Voting suit challenges Mississippi law on citizenship proof
JACKSON, Miss. — A new federal lawsuit challenges a Jim Crow-era law in Mississippi that requires naturalized U.S. citizens to show proof of citizenship when they register to vote.
The lawsuit was filed Monday by the Mississippi Immigrants Rights Alliance.
A Mississippi law enacted in 1924 requires naturalized citizens to show a certificate of naturalization or another similar document that proves citizenship when they register to vote. Mississippi residents born in the U.S. must only check a box on a voter-registration form to say they are citizens.
The lawsuit says the system is unconstitutional because it treats one group of citizens differently from others.
The Lawyers’ Committee for Civil Rights Under Law and the Mississippi Center for Justice are among the groups representing the plaintiffs. The Lawyers’ Committee said in a news release that Mississippi is the only state that requires naturalized citizens to prove citizenship before registering to vote.
“The Fourteenth Amendment’s Equal Protection Clause itself draws no distinction between citizens born or naturalized in the United States. In the eyes of the Constitution, they are one and the same,” the lawsuit says. “Naturalized citizens are American citizens in every sense of the term, and they must be treated as such.”
The lawsuit is filed against Secretary of State Delbert Hosemann, who is the state’s chief elections officer. Hosemann declined to comment on the lawsuit Monday, spokeswoman Anna Moak said.

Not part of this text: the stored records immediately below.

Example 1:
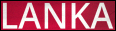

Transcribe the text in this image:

LANKA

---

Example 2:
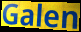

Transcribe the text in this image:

Galen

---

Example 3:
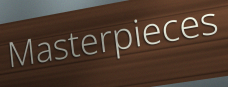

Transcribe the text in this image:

Masterpieces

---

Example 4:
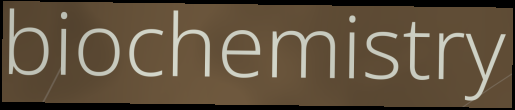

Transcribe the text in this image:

biochemistry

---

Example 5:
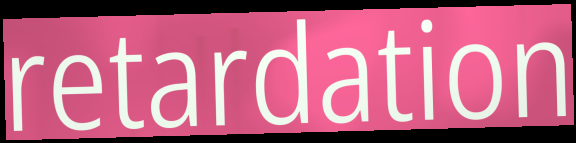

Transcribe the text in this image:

retardation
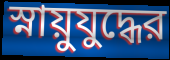
স্নায়ুযুদ্ধের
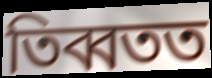
তিব্বতত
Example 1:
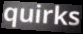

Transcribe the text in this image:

quirks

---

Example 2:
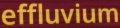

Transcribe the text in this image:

effluvium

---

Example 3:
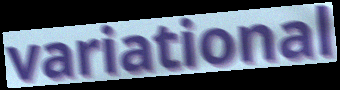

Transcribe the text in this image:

variational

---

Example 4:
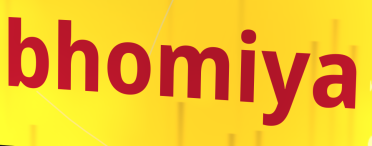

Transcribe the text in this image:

bhomiya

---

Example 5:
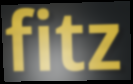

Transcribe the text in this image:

The suit says the Mississippi law “discriminates against naturalized citizens who might not have ready access to their naturalization certificates,” particularly those whose certificates have been lost or stolen and who cannot afford a $555 filing fee for replacement copies.
This is the second Jim Crow-era Mississippi election requirement to be challenged in federal court in recent months. African American plaintiffs sued the state in May over a part of Mississippi’s 1890 constitution that requires a candidate for governor or other statewide office to win a majority of the popular vote and to be the top vote-getter in a majority of the 122 state House districts. If no candidate clears both hurdles, the race is decided in the state House — a provision inserted to maintain white control over the state’s top offices.
U.S. District Judge Daniel P. Jordan III ruled days before the Nov. 5 election for governor and other offices that he would not immediately block the multi-part election process, but he wrote that he has “grave concern that at least the Electoral-Vote rule is unconstitutional.”